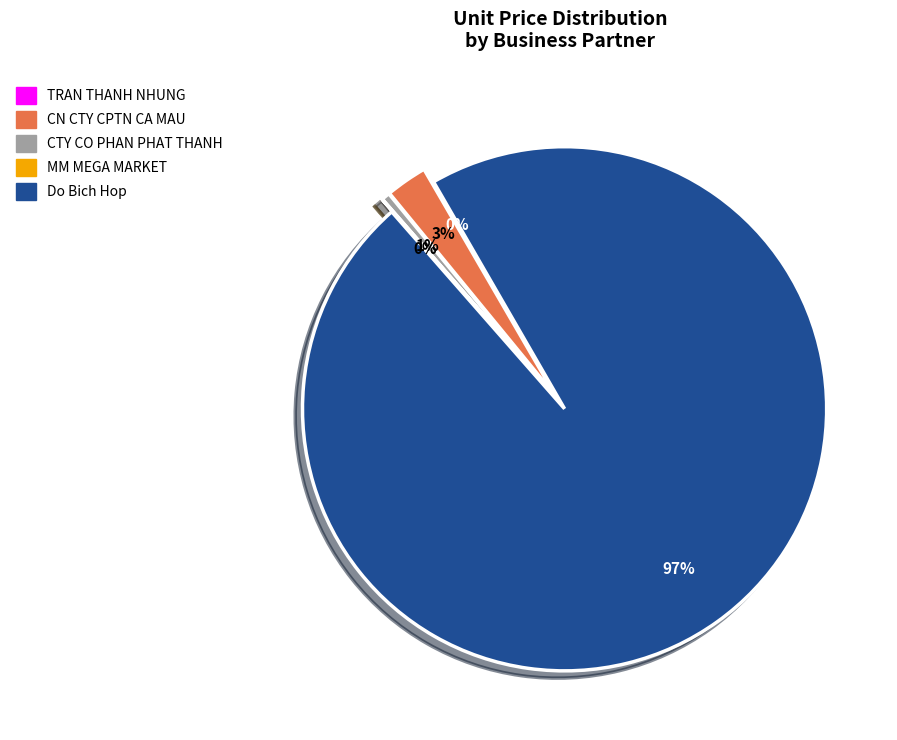

Rank the categories by value from lowest to highest.

CONG TY TNHH MM MEGA MARKET (VIET NAM), 12011948 - TRAN THANH NHUNG, CTY CO PHAN PHAT THANH GIANG, CN CTY CPTN CA MAU TAI BAC LIEU, 12293013-Do Bich Hop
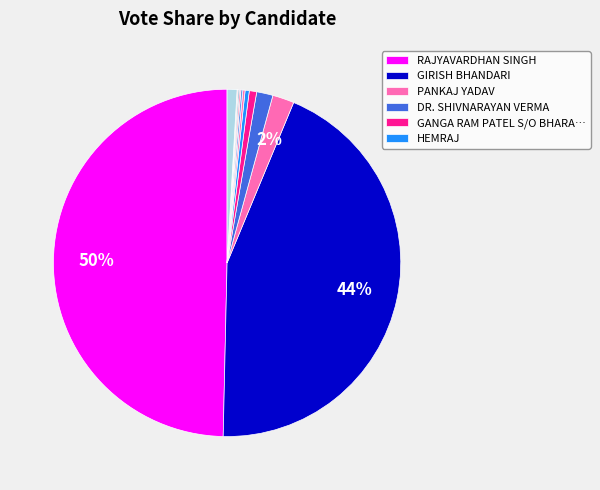

Is there any slice that represents more than half of the pie?

No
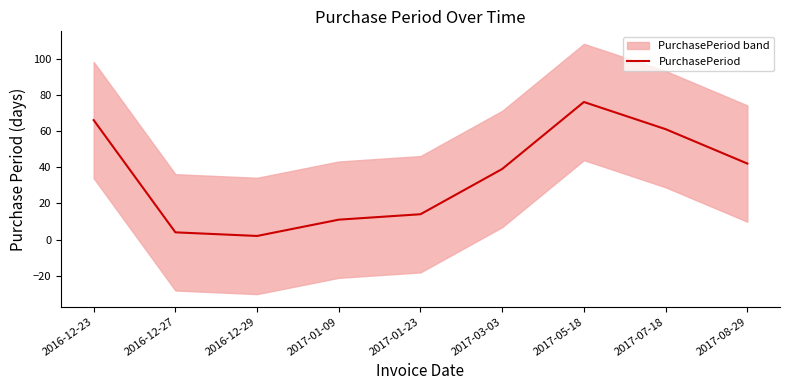

Where is the data nearest to the value 39?

2017-03-03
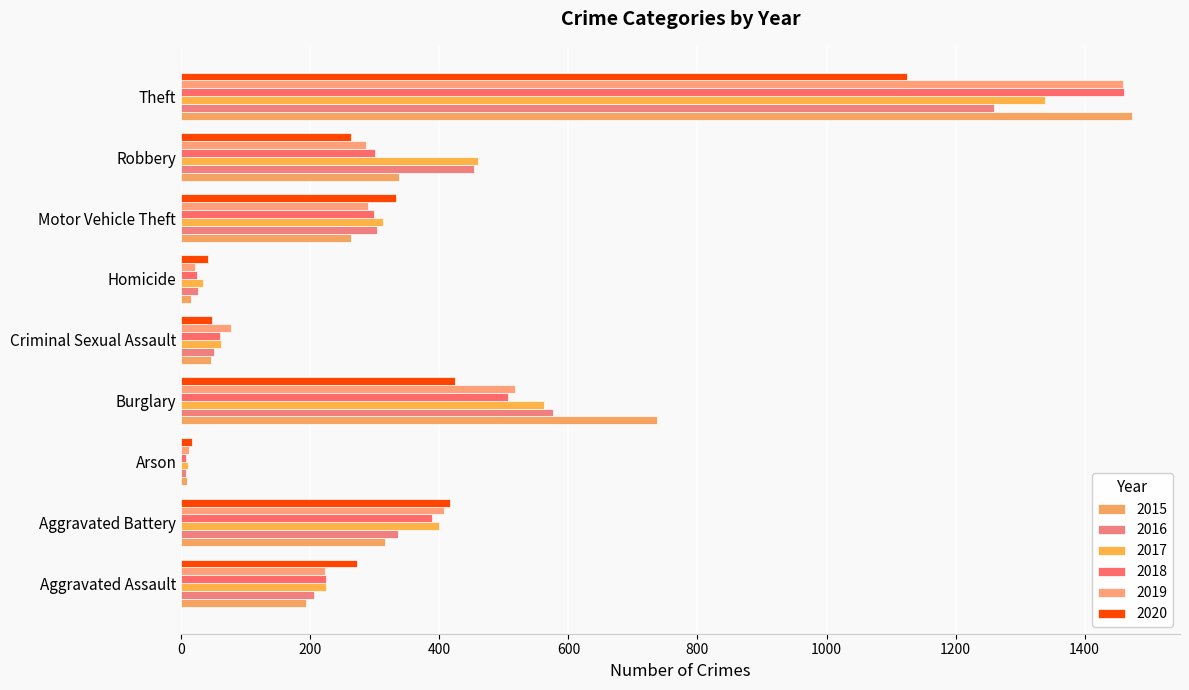

How many categories are shown in the chart?

9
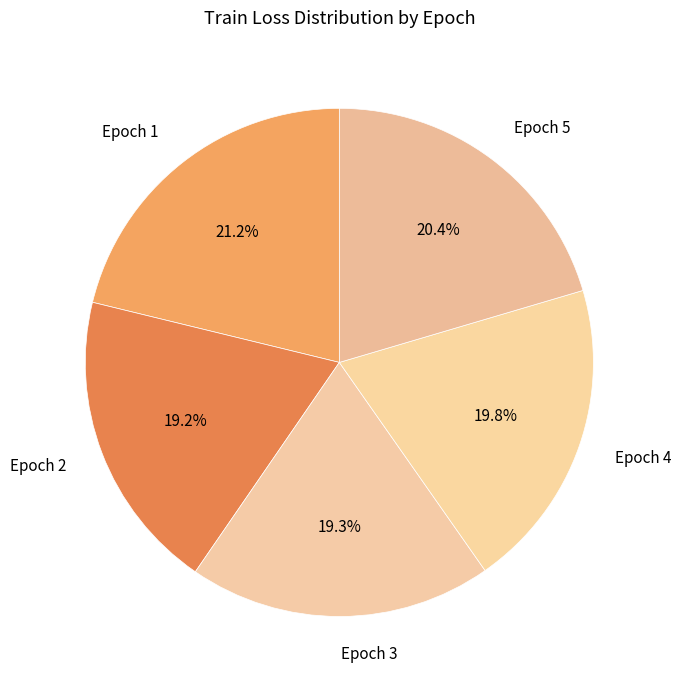

Is there a majority slice in this chart?

No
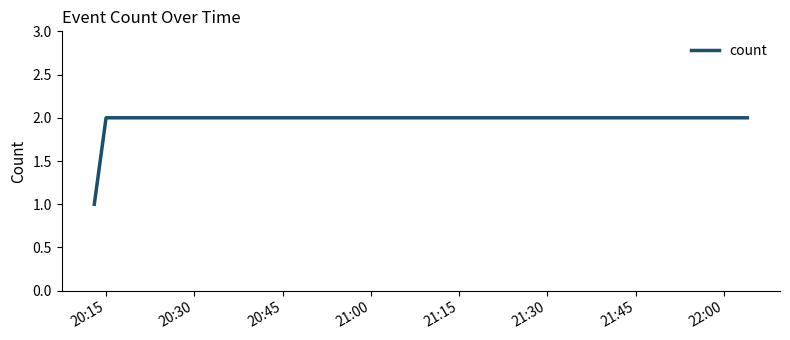

What is the sum of all values?

5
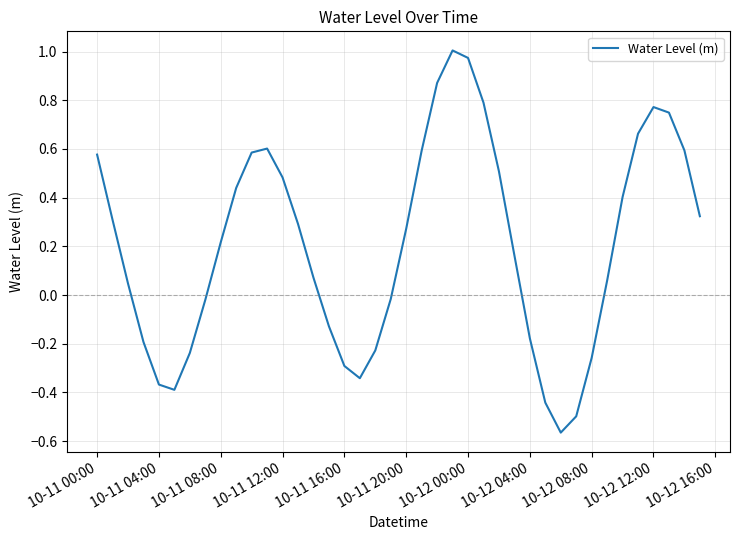

What is the difference between the maximum and minimum values?

1.6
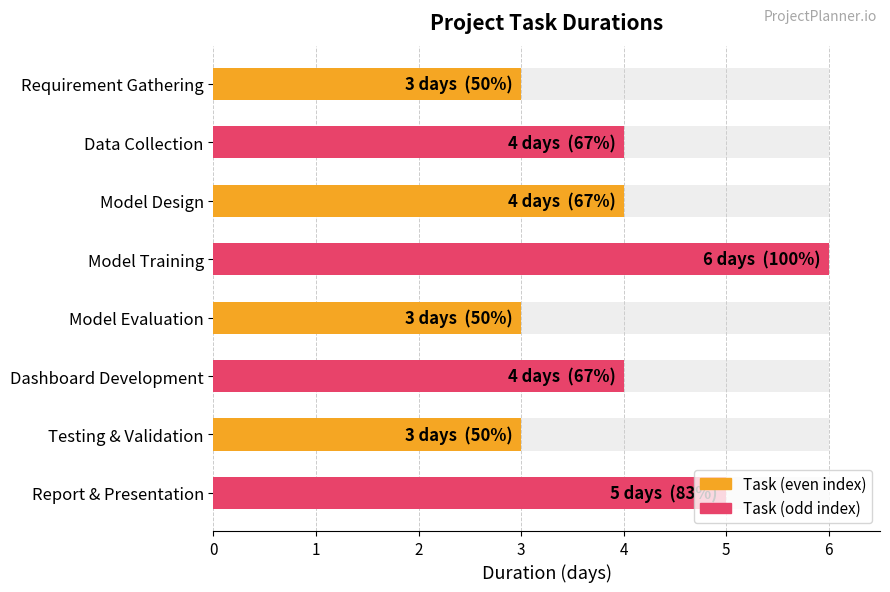

Which has a higher value, Model Training or Data Collection?

Model Training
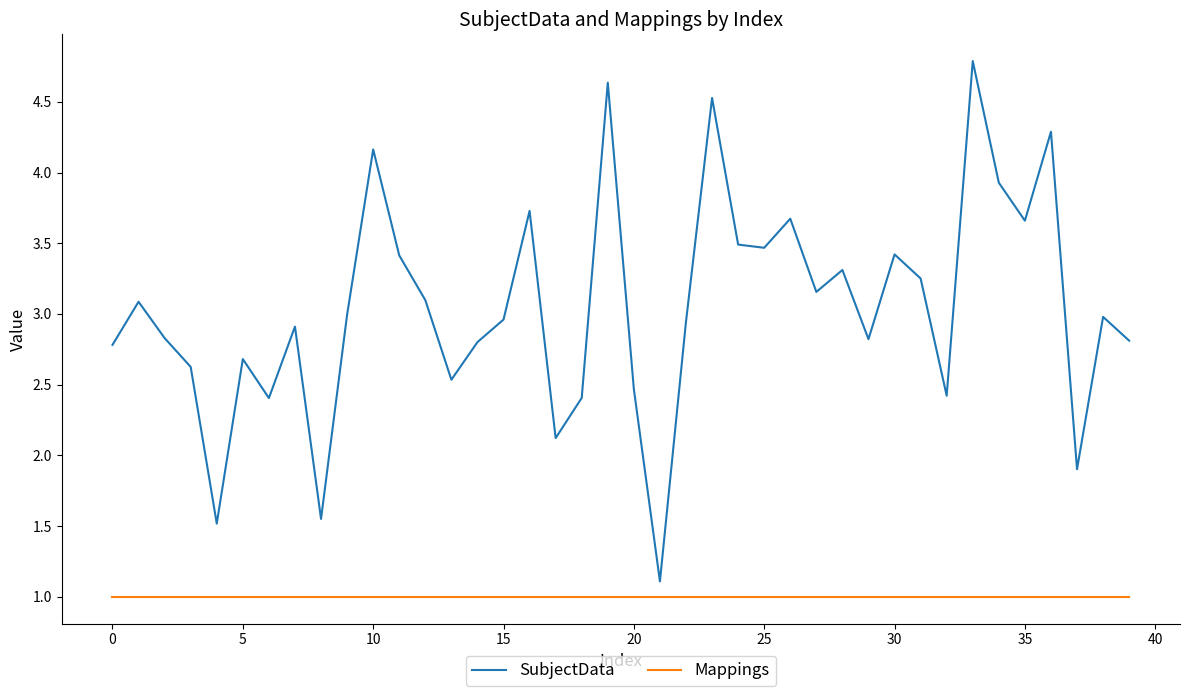

True or false: SubjectData and Mappings cross at least once.

False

DESCRIPTION OF THE TASK
Convert every line of the rows above into a JSON list of strings, one string per line, and skip the blank lines. Leave out the picture markers.

REPLY TO THE TASK
[
  "Rank the categories by value from lowest to highest.",
  "CONG TY TNHH MM MEGA MARKET (VIET NAM), 12011948 - TRAN THANH NHUNG, CTY CO PHAN PHAT THANH GIANG, CN CTY CPTN CA MAU TAI BAC LIEU, 12293013-Do Bich Hop",
  "Is there any slice that represents more than half of the pie?",
  "No",
  "Where is the data nearest to the value 39?",
  "2017-03-03",
  "How many categories are shown in the chart?",
  "9",
  "Is there a majority slice in this chart?",
  "No",
  "What is the sum of all values?",
  "5",
  "What is the difference between the maximum and minimum values?",
  "1.6",
  "Which has a higher value, Model Training or Data Collection?",
  "Model Training",
  "True or false: SubjectData and Mappings cross at least once.",
  "False"
]